▶ _Required work_
Pull out each line of the rows below that contains the string "MySQL".

▶ _Data listing_

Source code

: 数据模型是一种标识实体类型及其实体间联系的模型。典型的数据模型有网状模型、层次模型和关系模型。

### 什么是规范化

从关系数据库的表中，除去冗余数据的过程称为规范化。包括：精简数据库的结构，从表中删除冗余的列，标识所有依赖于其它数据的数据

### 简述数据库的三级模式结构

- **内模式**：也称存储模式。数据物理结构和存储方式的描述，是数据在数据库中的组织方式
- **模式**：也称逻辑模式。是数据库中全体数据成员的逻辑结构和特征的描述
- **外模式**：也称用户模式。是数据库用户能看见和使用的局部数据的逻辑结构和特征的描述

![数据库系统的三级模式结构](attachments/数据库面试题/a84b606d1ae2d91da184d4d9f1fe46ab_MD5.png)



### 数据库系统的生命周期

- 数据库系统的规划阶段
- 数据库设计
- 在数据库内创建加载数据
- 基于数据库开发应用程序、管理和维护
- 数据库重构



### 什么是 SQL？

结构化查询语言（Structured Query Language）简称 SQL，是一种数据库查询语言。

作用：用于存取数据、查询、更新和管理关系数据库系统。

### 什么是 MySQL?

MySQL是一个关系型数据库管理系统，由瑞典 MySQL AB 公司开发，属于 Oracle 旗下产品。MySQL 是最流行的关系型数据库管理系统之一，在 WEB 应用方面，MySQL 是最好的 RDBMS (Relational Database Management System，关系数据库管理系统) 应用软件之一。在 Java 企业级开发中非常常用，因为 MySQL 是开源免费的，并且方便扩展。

▶ _Written answer_
### 什么是 MySQL?
MySQL是一个关系型数据库管理系统，由瑞典 MySQL AB 公司开发，属于 Oracle 旗下产品。MySQL 是最流行的关系型数据库管理系统之一，在 WEB 应用方面，MySQL 是最好的 RDBMS (Relational Database Management System，关系数据库管理系统) 应用软件之一。在 Java 企业级开发中非常常用，因为 MySQL 是开源免费的，并且方便扩展。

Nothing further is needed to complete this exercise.